NU Online News Service, July 23, 3:28 p.m. EDT
A federal probe into whether state insurance regulators are overstepping their authority when it comes to risk retention groups is being hailed by a national self-insurance group.
The directive came from Rep. Dennis Moore, D-Kan., to the Government Accountability Office, ordering an investigation into allegedly improper state regulatory burdens being imposed on the creation and maintenance of federally sanctioned risk retention groups.
Rep. Moore, chair of the House Oversight Committee on Financial Services, directed the GAO to study instances when non-domiciliary states attempt to improperly regulate the operation of RRGs through such tactics as “cease and desist” orders, onerous filing requirements, imposition of fees, waiting periods, information requests or other means.
“Hopefully, we’ll start identifying specific situations to get people to understand the difficulty RRGs face in this climate,” Kevin Doherty, who chairs the Self-Insurance Institute of America’s Alternative Risk Transfer Committee, told Nu Online News Service.
He said that interference by some state regulators has “made it extremely difficult for [RRGs] to function the way the [Liability Risk Retention Act of 1981] was designed, on a multistate basis.”
He said that when non-domiciliary states “impose requirements that are outside the scope of the LRRA, it puts a damper on these insurance companies–these risk retention groups–which mostly are association-based and many of which are small. So it’s a hindrance to small business.”
He added that the only recourse these RRGs have is to file a federal lawsuit, which can be daunting and expensive.
Mr. Doherty said the RRGs are fine with complying with “reasonable regulations.” The problem, however, is “prohibition against doing what they were authorized to do by their domiciliary state.”
He said the study should serve as the basis for a federal dispute resolution process to prevent further unlawful abuses by states of these self-insured groups.

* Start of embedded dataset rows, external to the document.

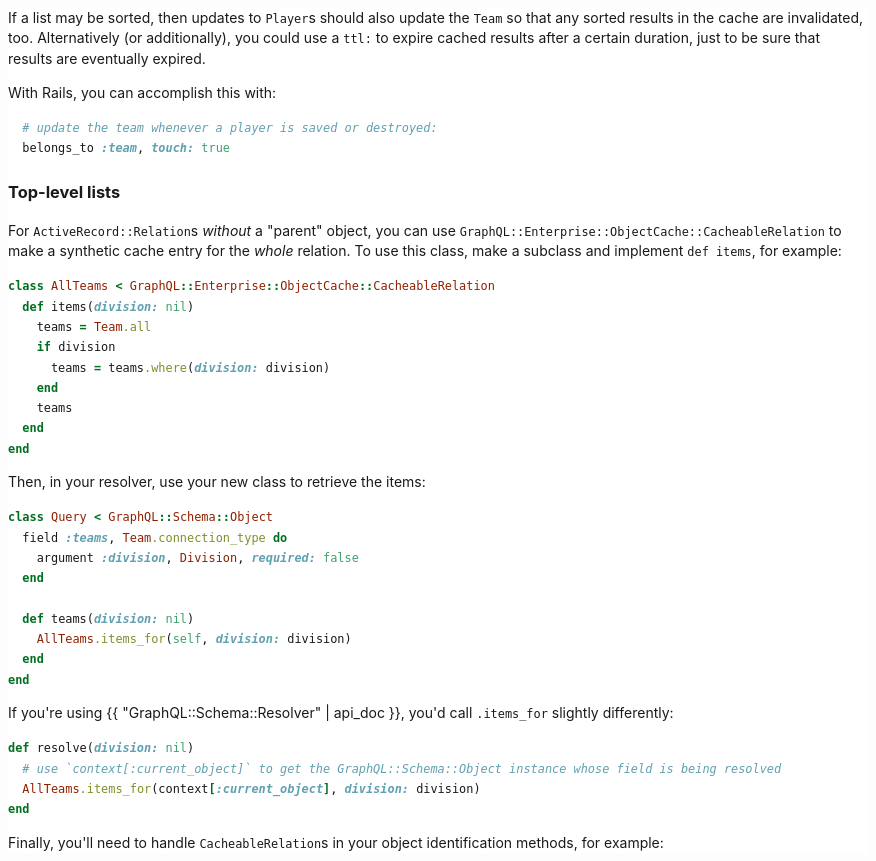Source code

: If a list may be sorted, then updates to `Player`s should also update the `Team` so that any sorted results in the cache are invalidated, too. Alternatively (or additionally), you could use a `ttl:` to expire cached results after a certain duration, just to be sure that results are eventually expired.

With Rails, you can accomplish this with:

```ruby
  # update the team whenever a player is saved or destroyed:
  belongs_to :team, touch: true
```

### Top-level lists

For `ActiveRecord::Relation`s _without_ a "parent" object, you can use `GraphQL::Enterprise::ObjectCache::CacheableRelation` to make a synthetic cache entry for the _whole_ relation. To use this class, make a subclass and implement `def items`, for example:

```ruby
class AllTeams < GraphQL::Enterprise::ObjectCache::CacheableRelation
  def items(division: nil)
    teams = Team.all
    if division
      teams = teams.where(division: division)
    end
    teams
  end
end
```

Then, in your resolver, use your new class to retrieve the items:

```ruby
class Query < GraphQL::Schema::Object
  field :teams, Team.connection_type do
    argument :division, Division, required: false
  end

  def teams(division: nil)
    AllTeams.items_for(self, division: division)
  end
end
```

If you're using {{ "GraphQL::Schema::Resolver" | api_doc }}, you'd call `.items_for` slightly differently:

```ruby
def resolve(division: nil)
  # use `context[:current_object]` to get the GraphQL::Schema::Object instance whose field is being resolved
  AllTeams.items_for(context[:current_object], division: division)
end
```

Finally, you'll need to handle `CacheableRelation`s in your object identification methods, for example:
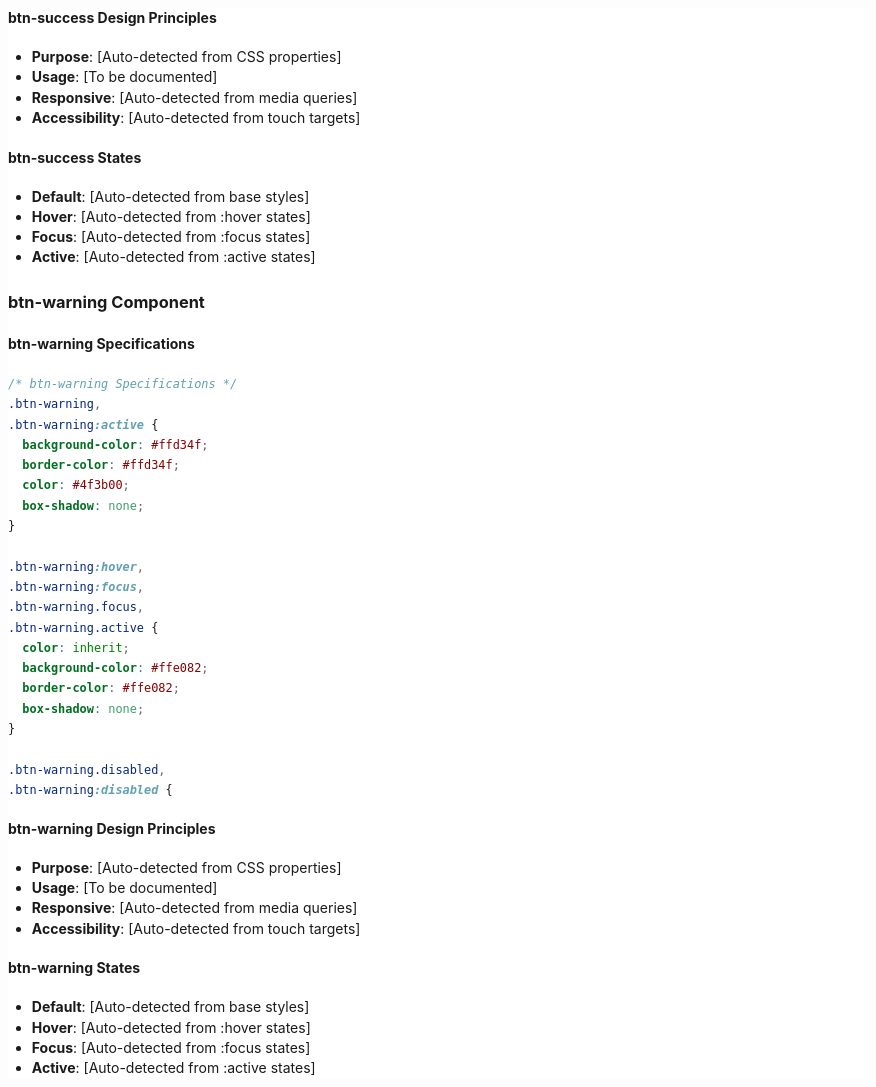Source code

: #### btn-success Design Principles
- **Purpose**: [Auto-detected from CSS properties]
- **Usage**: [To be documented]
- **Responsive**: [Auto-detected from media queries]
- **Accessibility**: [Auto-detected from touch targets]

#### btn-success States
- **Default**: [Auto-detected from base styles]
- **Hover**: [Auto-detected from :hover states]
- **Focus**: [Auto-detected from :focus states]
- **Active**: [Auto-detected from :active states]


### btn-warning Component

#### btn-warning Specifications
```css
/* btn-warning Specifications */
.btn-warning,
.btn-warning:active {
  background-color: #ffd34f;
  border-color: #ffd34f;
  color: #4f3b00;
  box-shadow: none;
}

.btn-warning:hover,
.btn-warning:focus,
.btn-warning.focus,
.btn-warning.active {
  color: inherit;
  background-color: #ffe082;
  border-color: #ffe082;
  box-shadow: none;
}

.btn-warning.disabled,
.btn-warning:disabled {
```

#### btn-warning Design Principles
- **Purpose**: [Auto-detected from CSS properties]
- **Usage**: [To be documented]
- **Responsive**: [Auto-detected from media queries]
- **Accessibility**: [Auto-detected from touch targets]

#### btn-warning States
- **Default**: [Auto-detected from base styles]
- **Hover**: [Auto-detected from :hover states]
- **Focus**: [Auto-detected from :focus states]
- **Active**: [Auto-detected from :active states]
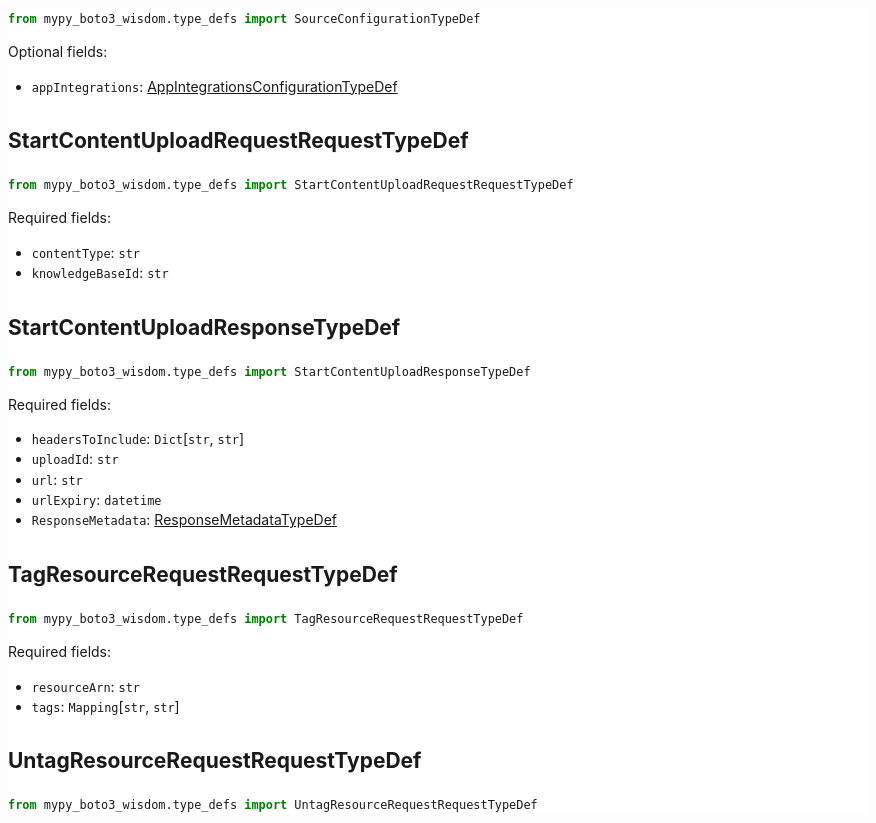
 ```python
from mypy_boto3_wisdom.type_defs import SourceConfigurationTypeDef
```

Optional fields:

- `appIntegrations`:
  [AppIntegrationsConfigurationTypeDef](./type_defs.md#appintegrationsconfigurationtypedef)

<a id="startcontentuploadrequestrequesttypedef"></a>

## StartContentUploadRequestRequestTypeDef

```python
from mypy_boto3_wisdom.type_defs import StartContentUploadRequestRequestTypeDef
```

Required fields:

- `contentType`: `str`
- `knowledgeBaseId`: `str`

<a id="startcontentuploadresponsetypedef"></a>

## StartContentUploadResponseTypeDef

```python
from mypy_boto3_wisdom.type_defs import StartContentUploadResponseTypeDef
```

Required fields:

- `headersToInclude`: `Dict`\[`str`, `str`\]
- `uploadId`: `str`
- `url`: `str`
- `urlExpiry`: `datetime`
- `ResponseMetadata`:
  [ResponseMetadataTypeDef](./type_defs.md#responsemetadatatypedef)

<a id="tagresourcerequestrequesttypedef"></a>

## TagResourceRequestRequestTypeDef

```python
from mypy_boto3_wisdom.type_defs import TagResourceRequestRequestTypeDef
```

Required fields:

- `resourceArn`: `str`
- `tags`: `Mapping`\[`str`, `str`\]

<a id="untagresourcerequestrequesttypedef"></a>

## UntagResourceRequestRequestTypeDef

```python
from mypy_boto3_wisdom.type_defs import UntagResourceRequestRequestTypeDef
```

SIIA said state interference with RRGs includes establishing waiting periods after filing for registration, annual registration and renewal fees, and requiring wide-ranging reports as conditions for the insurance regulator’s approval–all prohibited by federal law, the group added.
Mr. Doherty explained that the issue is that the LRRA never defined a federal enforcement process to defend the law and therefore it has been left up to each individual RRG to defend its interests.
“With enforcement through a dispute resolution process, risk retention groups can be confident of their rights under federal law,” he said in a statement.
RRGs are comprised of members of businesses or professions who self-insure their liability risks and also share ownership in the groups.
Once licensed by their state of origin they may operate in any other state. RRGs have been credited with reducing liability litigation in such areas as medical malpractice, transportation, consumer products and others, the association said.
SIIA said it is hopeful that this independent GAO study will bolster the case for the need of some sort of dispute resolution similar to what was proposed in the current House bill to modernize RRG operations.
That bill–H.R. 4802, “The Risk Retention Modernization Act”–is sponsored by Rep. Moore along with Rep. John Campbell, R-Calif., and Rep. Suzanne Kosmas, D-Fla.
In addition to enforcing the federal exemption first established by LRRA, H.R. 4802 would allow risk retention groups to write commercial property coverage while also standardizing governance rules for the groups.
Along with other industry organizations–including the National Risk Retention Association and the Risk and Insurance Management Society–SIIA said it has worked closely with members of Congress to develop the bill that would modernize the LRRA.